Identify the Digits


How to convert image data set into csv format for analysis


Hi @deepak9001,

Based on the language you’re working on, their are libraries available for reading image files and converting them to arrays for analysis. Suppose you have a 28x28 image, you can read them into an array of shape (28, 28).

Below is a script written in python for “Identify the Digits” Practice problem,

from scipy.misc import imread

temp = []
for img_name in train.filename:
    image_path = os.path.join(data_dir, 'Train', 'Images', 'train', img_name)
    img = imread(image_path, flatten=True)
    img = img.astype('float32')
train_x = np.stack(temp)

Now this (numpy) array can be easily be used for analysis.

For a more indepth analysis of the practice problem along with the solution, refer this article.


HI Thanks a lot.
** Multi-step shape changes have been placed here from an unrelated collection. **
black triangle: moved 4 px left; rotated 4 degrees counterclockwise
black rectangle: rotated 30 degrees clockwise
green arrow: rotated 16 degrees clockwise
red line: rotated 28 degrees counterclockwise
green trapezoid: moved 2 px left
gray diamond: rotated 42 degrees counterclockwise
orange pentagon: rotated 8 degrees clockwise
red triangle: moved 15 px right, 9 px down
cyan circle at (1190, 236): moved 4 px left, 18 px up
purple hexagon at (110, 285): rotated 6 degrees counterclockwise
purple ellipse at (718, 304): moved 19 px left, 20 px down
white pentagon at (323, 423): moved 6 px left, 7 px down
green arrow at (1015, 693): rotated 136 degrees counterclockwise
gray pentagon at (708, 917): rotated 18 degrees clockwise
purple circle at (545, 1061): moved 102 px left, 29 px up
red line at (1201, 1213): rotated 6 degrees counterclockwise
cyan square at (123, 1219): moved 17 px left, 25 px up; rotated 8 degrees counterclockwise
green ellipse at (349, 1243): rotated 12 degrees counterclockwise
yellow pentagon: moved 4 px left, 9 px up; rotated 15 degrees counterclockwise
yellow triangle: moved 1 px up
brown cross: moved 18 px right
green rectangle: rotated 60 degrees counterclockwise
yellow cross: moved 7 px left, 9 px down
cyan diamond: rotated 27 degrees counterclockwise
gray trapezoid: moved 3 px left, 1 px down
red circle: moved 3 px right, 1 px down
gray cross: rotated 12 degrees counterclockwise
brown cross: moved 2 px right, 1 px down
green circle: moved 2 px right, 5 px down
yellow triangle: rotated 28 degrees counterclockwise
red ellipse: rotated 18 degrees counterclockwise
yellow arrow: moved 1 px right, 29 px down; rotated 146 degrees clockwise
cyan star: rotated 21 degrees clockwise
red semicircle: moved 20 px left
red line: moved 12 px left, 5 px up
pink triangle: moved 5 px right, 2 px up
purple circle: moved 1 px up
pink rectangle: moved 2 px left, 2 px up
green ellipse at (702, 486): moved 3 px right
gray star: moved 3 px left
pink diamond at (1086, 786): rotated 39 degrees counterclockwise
I am planning to use R for the analysis.Please explain me how to do the same in R


Hi @deepak9001

Let’s say, image name is pic.jpg


myimage<- readJPEG("pic.jpg")

df <- #convert matrix to data frame
write.csv(df,"image.csv",row.names = F)


Thanks a lot Manish


that was so well Explained, just curious to know what next i mean a data frame per image to build a model


For png files, png library and readPNG() function can be used.